Mutual Funds provide a support and help for reducing risks associated in investing in stock markets for those who do no have experience and expertise on stock market investment.
As the MF s have their fund managers who are qualified and experienced specialists in the filed, they know the various parameters, analyse and review the signals received from market and from other sources, and plan their investment strategy accordingly to safeguard their company's interest and increase revenue and profits. By being a small part of the larger investment (by buying the mutual fund units), we also get the benefits and pay a small charge for those services. However as our direct investment is limited to the units, even when losses occur we do not get big shocks, as the same is spread among various investors. For the same reason, we may get only reduced returns than when we would have invested directly in stock market.
To have some good return one should stay invested for a reasonable long term. The stock market may fluctuate every day, week after week. But as retail investors in MF, one should not panic or react to every change in the market price. Short term evaluation may not reflect the real performance.
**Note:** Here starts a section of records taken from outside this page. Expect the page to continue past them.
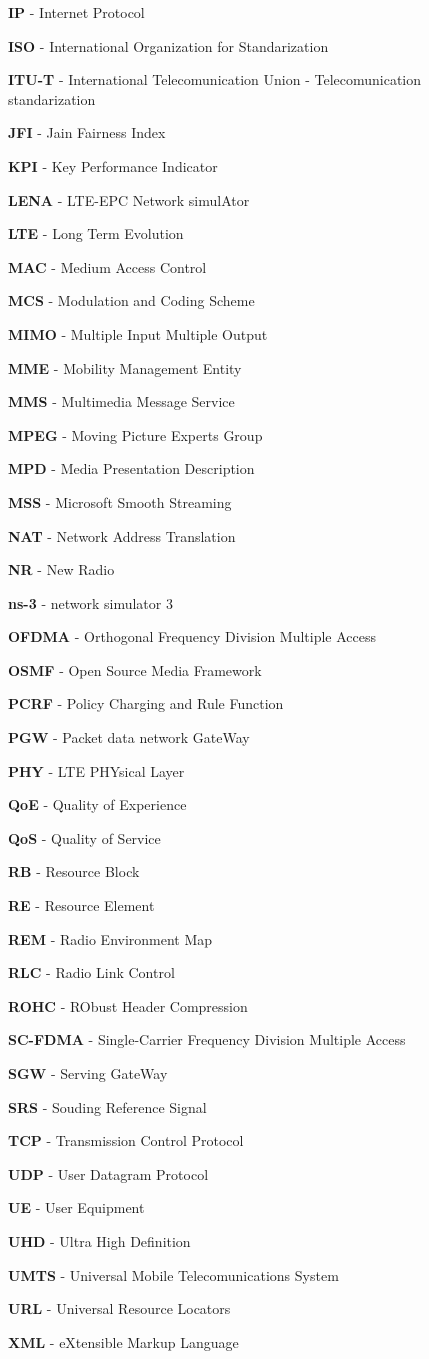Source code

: \textbf{IP} - Internet Protocol

\textbf{ISO} - International Organization for Standarization

\textbf{ITU-T} - International Telecomunication Union - Telecomunication standarization

\textbf{JFI} - Jain Fairness Index

\textbf{KPI} - Key Performance Indicator

\textbf{LENA} - LTE-EPC Network simulAtor

\textbf{LTE} - Long Term Evolution

\textbf{MAC} - Medium Access Control

\textbf{MCS} - Modulation and Coding Scheme

\textbf{MIMO} - Multiple Input Multiple Output

\textbf{MME} - Mobility Management Entity

\textbf{MMS} - Multimedia Message Service

\textbf{MPEG} - Moving Picture Experts Group

\textbf{MPD} - Media Presentation Description

\textbf{MSS} - Microsoft Smooth Streaming

\textbf{NAT} - Network Address Translation

\textbf{NR} - New Radio

\textbf{ns-3} - network simulator 3

\textbf{OFDMA} - Orthogonal Frequency Division Multiple Access

\textbf{OSMF} - Open Source Media Framework

\textbf{PCRF} - Policy Charging and Rule Function

\textbf{PGW} - Packet data network GateWay

\textbf{PHY} - LTE PHYsical Layer

\textbf{QoE} - Quality of Experience

\textbf{QoS} - Quality of Service

\textbf{RB} - Resource Block

\textbf{RE} - Resource Element

\textbf{REM} - Radio Environment Map

\textbf{RLC} - Radio Link Control

\textbf{ROHC} - RObust Header Compression

\textbf{SC-FDMA} - Single-Carrier Frequency Division Multiple Access

\textbf{SGW} - Serving GateWay

\textbf{SRS} - Souding Reference Signal

\textbf{TCP} - Transmission Control Protocol

\textbf{UDP} - User Datagram Protocol

\textbf{UE} - User Equipment

\textbf{UHD} - Ultra High Definition

\textbf{UMTS} - Universal Mobile Telecomunications System

\textbf{URL} - Universal Resource Locators

\textbf{XML} - eXtensible Markup Language


\cleardoublepage
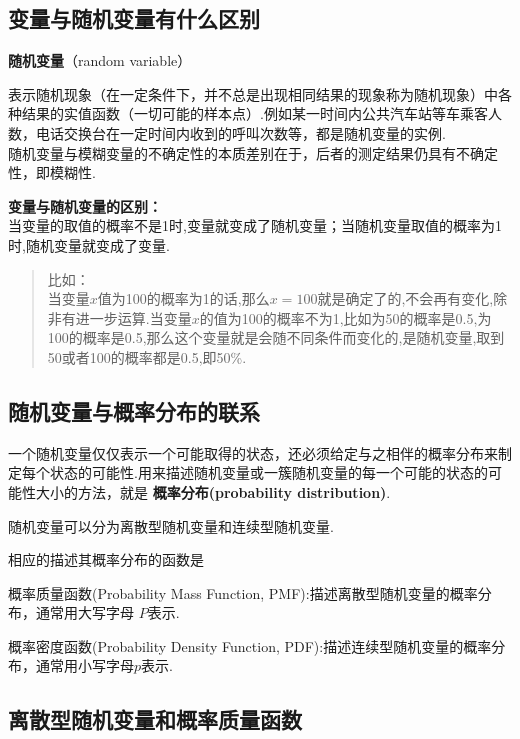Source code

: \subsection{变量与随机变量有什么区别}\label{ux53d8ux91cfux4e0eux968fux673aux53d8ux91cfux6709ux4ec0ux4e48ux533aux522b}

\textbf{随机变量}（random variable）

表示随机现象（在一定条件下，并不总是出现相同结果的现象称为随机现象）中各种结果的实值函数（一切可能的样本点）.例如某一时间内公共汽车站等车乘客人数，电话交换台在一定时间内收到的呼叫次数等，都是随机变量的实例.\\
​随机变量与模糊变量的不确定性的本质差别在于，后者的测定结果仍具有不确定性，即模糊性.

\textbf{变量与随机变量的区别：}\\
​当变量的取值的概率不是1时,变量就变成了随机变量；当随机变量取值的概率为1时,随机变量就变成了变量.

\begin{quote}
比如：\\
​
当变量\(x\)值为100的概率为1的话,那么\(x=100\)就是确定了的,不会再有变化,除非有进一步运算.
​
当变量\(x\)的值为100的概率不为1,比如为50的概率是0.5,为100的概率是0.5,那么这个变量就是会随不同条件而变化的,是随机变量,取到50或者100的概率都是0.5,即50\%.
\end{quote}

\subsection{随机变量与概率分布的联系}\label{ux968fux673aux53d8ux91cfux4e0eux6982ux7387ux5206ux5e03ux7684ux8054ux7cfb}

一个随机变量仅仅表示一个可能取得的状态，还必须给定与之相伴的概率分布来制定每个状态的可能性.用来描述随机变量或一簇随机变量的每一个可能的状态的可能性大小的方法，就是
\textbf{概率分布(probability distribution)}.

随机变量可以分为离散型随机变量和连续型随机变量.

相应的描述其概率分布的函数是

概率质量函数(Probability Mass Function,
PMF):描述离散型随机变量的概率分布，通常用大写字母 \(P\)表示.

概率密度函数(Probability Density Function,
PDF):描述连续型随机变量的概率分布，通常用小写字母\(p\)表示.

\subsection{离散型随机变量和概率质量函数}\label{ux79bbux6563ux578bux968fux673aux53d8ux91cfux548cux6982ux7387ux8d28ux91cfux51fdux6570}

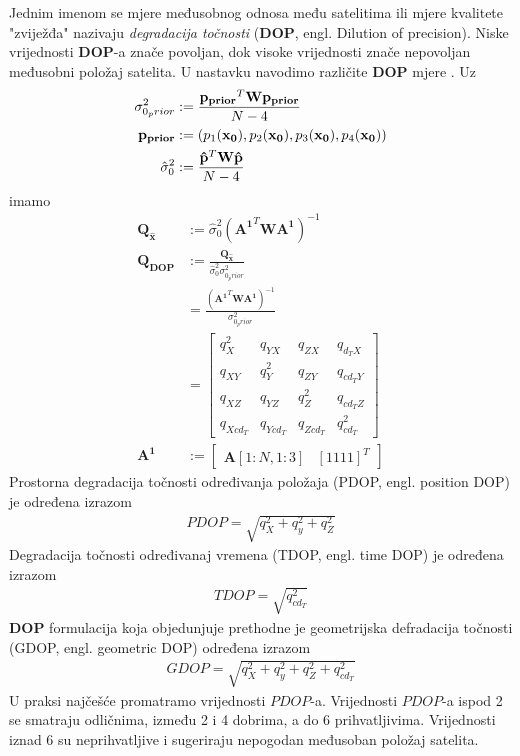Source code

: \documentclass[a4paper,twoside,12pt]{memoir} %
\begin{document}
Jednim imenom se mjere međusobnog odnosa među satelitima ili mjere kvalitete "zviježđa" nazivaju \textit{degradacija točnosti} (\textbf{DOP}, engl. Dilution of precision).
Niske vrijednosti \textbf{DOP}-a znače povoljan, dok 
visoke vrijednosti znače nepovoljan međusobni položaj satelita.
U nastavku navodimo različite \textbf{DOP} mjere \cite{svd_str15}.
Uz%
\begin{align}
\sigma_{0_prior}^2 & := \frac{\mathbf{p_{prior}}^T \mathbf{W}\mathbf{p_{prior}}}{N-4}\\
\mathbf{p_{prior}} & := (p_1(\mathbf{x_0}),p_2(\mathbf{x_0}),p_3(\mathbf{x_0}),p_4(\mathbf{x_0})) \notag \\
\hat{\sigma}_0^2 & := \frac{\mathbf{\hat{p}}^T \mathbf{W}\mathbf{\hat{p}}}{N - 4}
\end{align}
imamo
\begin{align}
\mathbf{Q_{\hat{x}}} & := \hat{\sigma}_0^2(\mathbf{A^1}^T\mathbf{W}\mathbf{A^1})^{-1} \\
\mathbf{Q_{DOP}} & := \frac{\mathbf{Q_{\hat{x}}}}{\hat{\sigma}_0^2 \sigma_{0_prior}^2} \\
& = \frac{(\mathbf{A^1}^T\mathbf{W}\mathbf{A^1})^{-1}}{\sigma_{0_prior}^2} \\
& = \begin{bmatrix}
q_X^2 & q_{YX} & q_{ZX} & q_{d_TX} \\
q_{XY} & q_Y^2 & q_{ZY} & q_{cd_TY} \\
q_{XZ} & q_{YZ} & q_Z^2 & q_{cd_TZ} \\
q_{Xcd_T} & q_{Ycd_T} & q_{Zcd_T} & q_{cd_T}^2 
\end{bmatrix}\\
\mathbf{A^1} & := \begin{bmatrix}
\mathbf{A}[1:N,1:3] & [1 1 1 1]^T
\end{bmatrix}
\end{align}
Prostorna degradacija točnosti određivanja položaja (PDOP, engl. position DOP) je određena izrazom
\begin{align}
PDOP = \sqrt{q_X^2+q_y^2+q_Z^2}
\end{align}
Degradacija točnosti određivanaj vremena (TDOP, engl. time DOP) je određena izrazom
\begin{align}
TDOP = \sqrt{q_{cd_T}^2}
\end{align}
\textbf{DOP} formulacija koja objedunjuje prethodne je geometrijska defradacija točnosti (GDOP, engl. geometric DOP) određena izrazom
\begin{align}
GDOP = \sqrt{q_X^2+q_y^2+q_Z^2+q_{cd_T}^2}
\end{align}
U praksi najčešće promatramo  vrijednosti $PDOP$-a. Vrijednosti $PDOP$-a ispod 2 se smatraju odličnima, između 2 i 4 dobrima, a do 6 prihvatljivima. Vrijednosti iznad 6 su neprihvatljive i sugeriraju nepogodan međusoban položaj satelita.
\end{document}
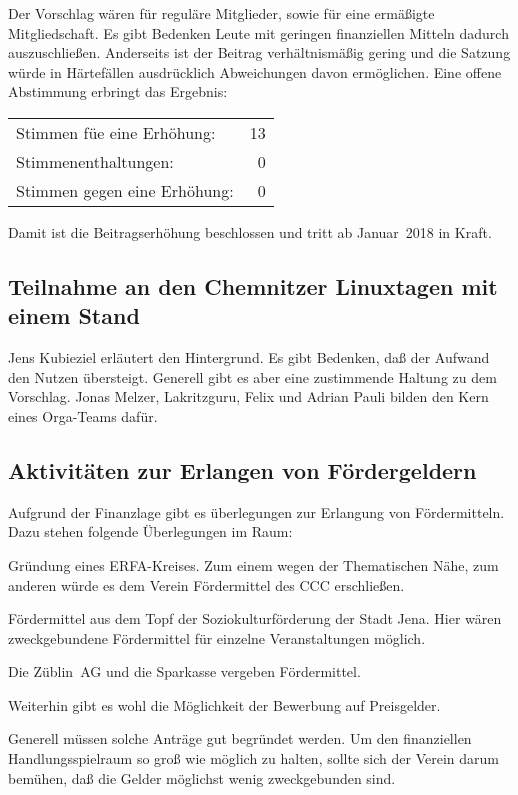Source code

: \documentclass[]{scrartcl}
\newenvironment{packed_item}{
\begin{itemize}
\setlength{\itemsep}{-5pt}
\setlength{\parsep}{0pt}
}{\end{itemize}}
\newenvironment{eingerueckt}{
\begin{addmargin*}[3ex]{-3ex}
\begin{minipage}{\linewidth}
}{
\end{minipage}
\end{addmargin*}}
\newcommand{\qbi}{Jens Kubieziel}
\newcommand{\adrian}{Adrian Pauli}
\newcommand{\joe}{Jonas Melzer}
\begin{document}
\begin{multicols}{2}
Der Vorschlag wären  für reguläre Mitglieder, sowie  für
eine ermäßigte Mitgliedschaft. Es gibt Bedenken Leute mit geringen
finanziellen Mitteln dadurch auszuschließen. Anderseits ist der Beitrag
verhältnismäßig gering und die Satzung würde in Härtefällen ausdrücklich
Abweichungen davon ermöglichen. Eine offene Abstimmung erbringt das
Ergebnis:

\begin{eingerueckt}
\begin{tabular}{lr}
Stimmen füe eine Erhöhung: & 13 \\
Stimmenenthaltungen: & 0 \\
Stimmen gegen eine Erhöhung: & 0
\end{tabular}
\end{eingerueckt}

Damit ist die Beitragserhöhung beschlossen und tritt ab Januar~2018 in
Kraft.
    
\subsection{Teilnahme an den Chemnitzer Linuxtagen mit einem Stand}
\qbi{} erläutert den Hintergrund. Es gibt Bedenken, daß der Aufwand den Nutzen
übersteigt. Generell gibt es aber eine zustimmende Haltung zu dem Vorschlag.
\joe{}, Lakritzguru, Felix und \adrian{} bilden den Kern eines Orga-Teams dafür.

\subsection{Aktivitäten zur Erlangen von Fördergeldern}
Aufgrund der Finanzlage gibt es überlegungen zur Erlangung von
Fördermitteln. Dazu stehen folgende Überlegungen im Raum:
\begin{packed_item}
\item Gründung eines ERFA-Kreises. Zum einem wegen der Thematischen Nähe,
zum anderen würde es dem Verein Fördermittel des CCC erschließen. 
\item Fördermittel aus dem Topf der Soziokulturförderung der Stadt Jena.
Hier wären zweckgebundene Fördermittel für einzelne Veranstaltungen möglich.
\item Die Züblin~AG und die Sparkasse vergeben Fördermittel.
\item Weiterhin gibt es wohl die Möglichkeit der Bewerbung auf Preisgelder.
\end{packed_item}
Generell müssen solche Anträge gut begründet werden. Um den finanziellen
Handlungsspielraum so groß wie möglich zu halten, sollte sich der Verein
darum bemühen, daß die Gelder möglichst wenig zweckgebunden sind.


\end{multicols}
\end{document}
The rate of CAGR for a long period may give some trend or signal about the fund performance. If the long period (say 5 yrs) CAGR rate is more than the bank deposit rates by a few percentage points, and real return is more than the inflation rate then that can be held on.
Value MF are seen to deliver better performance in long term. So you may wait for some more time to take a quit/swap decision.
If you don't feel confident, further investments you may invest in other funds or other category funds of the same fund house.